According to Mexico’s 13-page extradition request, Duarte is accused of embezzling at least US $6.5 million in public resources and transferring the money to two companies with which he was associated: Unión Ganadera Regional General División del Norte de Chihuahua and Financiera de la División del Norte
He is also accused of diverting 250 million pesos (US $12.3 million at today’s exchange rate) of public money to PRI political campaigns. In addition, he faces charges of deliberately putting the state of Chihuahua in debt to the tune of 48 billion pesos (US $2.4 billion).
All told he faces at least 20 corruption-related charges, according to a report by the newspaper El País, and 11 warrants were issued for his arrest in Mexico before his capture in the United States.
The U.S. District Court ruling said that Duarte challenges the evidence that he diverted government funds.
“Duarte was not the secretary of the treasury, he argues, and was thus incapable of directing the state’s funds and on the other side of the transaction, it was Unión Ganadera and Financiera, not Duarte, alleged to have received the funds, and he contests the government’s ability to impute the acts of these companies upon him. Thus, he argues, the evidence fails to establish that he deviated the funds,” it said.

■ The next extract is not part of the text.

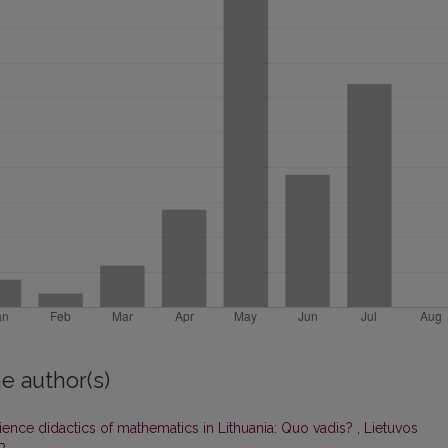
e author(s)
ience didactics of mathematics in Lithuania: Quo vadis?
,
Lietuvos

However, “multiple witnesses have offered testimony that Duarte authorized or instructed the release of the contested funds,” Louis’ ruling said.
Defense lawyers for Duarte claim that their client is a victim of political persecution led by his successor Javier Corral, who completed his five-year term in September.
They claim that Corral, who held office for the National Action Party (PAN) and was a strong advocate for Duarte’s extradition, pressured witnesses to testify against his predecessor.